Abstract

Introduction: Coronary artery disease (CAD) is a common cause of mortality in end stage renal disease and is highly prevalent in patients with chronic kidney disease. Therefore, patients with end stage renal disease are routinely screened for heart disease prior to renal transplant. The role of revascularization remains unclear in this process. Hypothesis: There is no difference in all-cause and cardiovascular (CV) mortality in renal transplant patients with coronary artery disease who underwent revascularization prior to transplant when compared to those who were treated with optimum medical therapy (OMT). Methods: Medline, Scopus and Cochrane Central Register of Controlled Trials were systematically searched to identify relevant studies.

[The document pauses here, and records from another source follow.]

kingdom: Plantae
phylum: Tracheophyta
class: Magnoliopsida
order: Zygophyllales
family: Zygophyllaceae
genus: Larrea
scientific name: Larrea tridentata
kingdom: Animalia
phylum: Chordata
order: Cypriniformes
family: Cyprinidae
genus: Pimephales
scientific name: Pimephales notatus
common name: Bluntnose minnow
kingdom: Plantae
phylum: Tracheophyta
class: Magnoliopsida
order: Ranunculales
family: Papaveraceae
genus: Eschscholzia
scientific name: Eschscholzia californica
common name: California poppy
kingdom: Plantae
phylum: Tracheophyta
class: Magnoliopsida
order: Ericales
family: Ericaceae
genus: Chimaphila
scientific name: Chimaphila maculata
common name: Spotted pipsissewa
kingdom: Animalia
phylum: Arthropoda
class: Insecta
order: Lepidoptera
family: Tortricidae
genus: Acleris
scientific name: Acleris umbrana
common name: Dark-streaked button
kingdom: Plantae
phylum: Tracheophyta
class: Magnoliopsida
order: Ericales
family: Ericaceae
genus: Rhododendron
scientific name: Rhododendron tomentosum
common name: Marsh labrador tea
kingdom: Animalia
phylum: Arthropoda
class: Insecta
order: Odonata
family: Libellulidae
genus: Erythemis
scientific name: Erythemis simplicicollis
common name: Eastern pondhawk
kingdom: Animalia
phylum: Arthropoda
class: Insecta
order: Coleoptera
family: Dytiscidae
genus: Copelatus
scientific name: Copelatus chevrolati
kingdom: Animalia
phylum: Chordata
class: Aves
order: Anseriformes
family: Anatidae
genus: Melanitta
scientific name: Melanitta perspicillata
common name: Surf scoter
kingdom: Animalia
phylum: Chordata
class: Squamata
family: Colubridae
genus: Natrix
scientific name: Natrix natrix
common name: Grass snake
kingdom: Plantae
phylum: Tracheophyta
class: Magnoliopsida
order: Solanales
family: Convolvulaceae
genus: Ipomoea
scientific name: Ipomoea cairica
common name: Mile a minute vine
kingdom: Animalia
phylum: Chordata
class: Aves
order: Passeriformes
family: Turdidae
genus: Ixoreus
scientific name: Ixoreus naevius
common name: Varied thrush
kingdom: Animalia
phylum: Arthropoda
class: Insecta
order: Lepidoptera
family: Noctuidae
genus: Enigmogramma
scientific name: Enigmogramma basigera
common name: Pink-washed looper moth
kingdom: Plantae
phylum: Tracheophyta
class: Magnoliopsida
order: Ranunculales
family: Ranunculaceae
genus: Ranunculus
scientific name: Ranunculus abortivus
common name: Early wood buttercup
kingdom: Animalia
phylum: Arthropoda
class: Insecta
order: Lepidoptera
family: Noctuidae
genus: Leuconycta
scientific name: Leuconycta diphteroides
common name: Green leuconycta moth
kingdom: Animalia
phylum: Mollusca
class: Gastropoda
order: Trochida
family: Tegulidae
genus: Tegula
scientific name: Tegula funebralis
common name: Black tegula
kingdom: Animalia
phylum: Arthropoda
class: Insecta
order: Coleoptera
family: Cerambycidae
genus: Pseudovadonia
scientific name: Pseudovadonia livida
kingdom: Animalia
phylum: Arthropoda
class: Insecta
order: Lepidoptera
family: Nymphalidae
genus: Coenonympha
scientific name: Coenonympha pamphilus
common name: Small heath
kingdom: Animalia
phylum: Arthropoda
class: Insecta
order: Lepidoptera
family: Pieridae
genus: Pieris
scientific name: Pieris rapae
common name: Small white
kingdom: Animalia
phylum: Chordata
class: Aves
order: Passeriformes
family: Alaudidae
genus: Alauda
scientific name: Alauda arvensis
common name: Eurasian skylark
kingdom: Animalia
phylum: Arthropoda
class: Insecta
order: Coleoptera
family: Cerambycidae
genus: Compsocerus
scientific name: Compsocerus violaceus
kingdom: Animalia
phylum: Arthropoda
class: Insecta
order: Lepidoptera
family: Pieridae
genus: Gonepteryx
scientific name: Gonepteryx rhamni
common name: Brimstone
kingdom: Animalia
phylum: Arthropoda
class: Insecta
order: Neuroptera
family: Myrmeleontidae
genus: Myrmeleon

Primary outcomes of interest were all-cause mortality, CV mortality and major adverse cardiovascular events (MACE). Results: We included six studies for this metanalysis. There was no significant difference in all-cause mortality (RR 1.16; 95% CI 0.63 - 2.12), CV mortality (RR 0.71; 95% CI 0.24 - 2.09) or MACE (RR 0.78; 95% CI 0.30 - 2.07) in renal transplant patients with CAD who underwent revascularization prior to renal transplant compared to those who were on OMT alone for CAD. Conclusions: Studies suggest that revascularization is not superior to OMT for CAD in patients undergoing renal transplant therapy.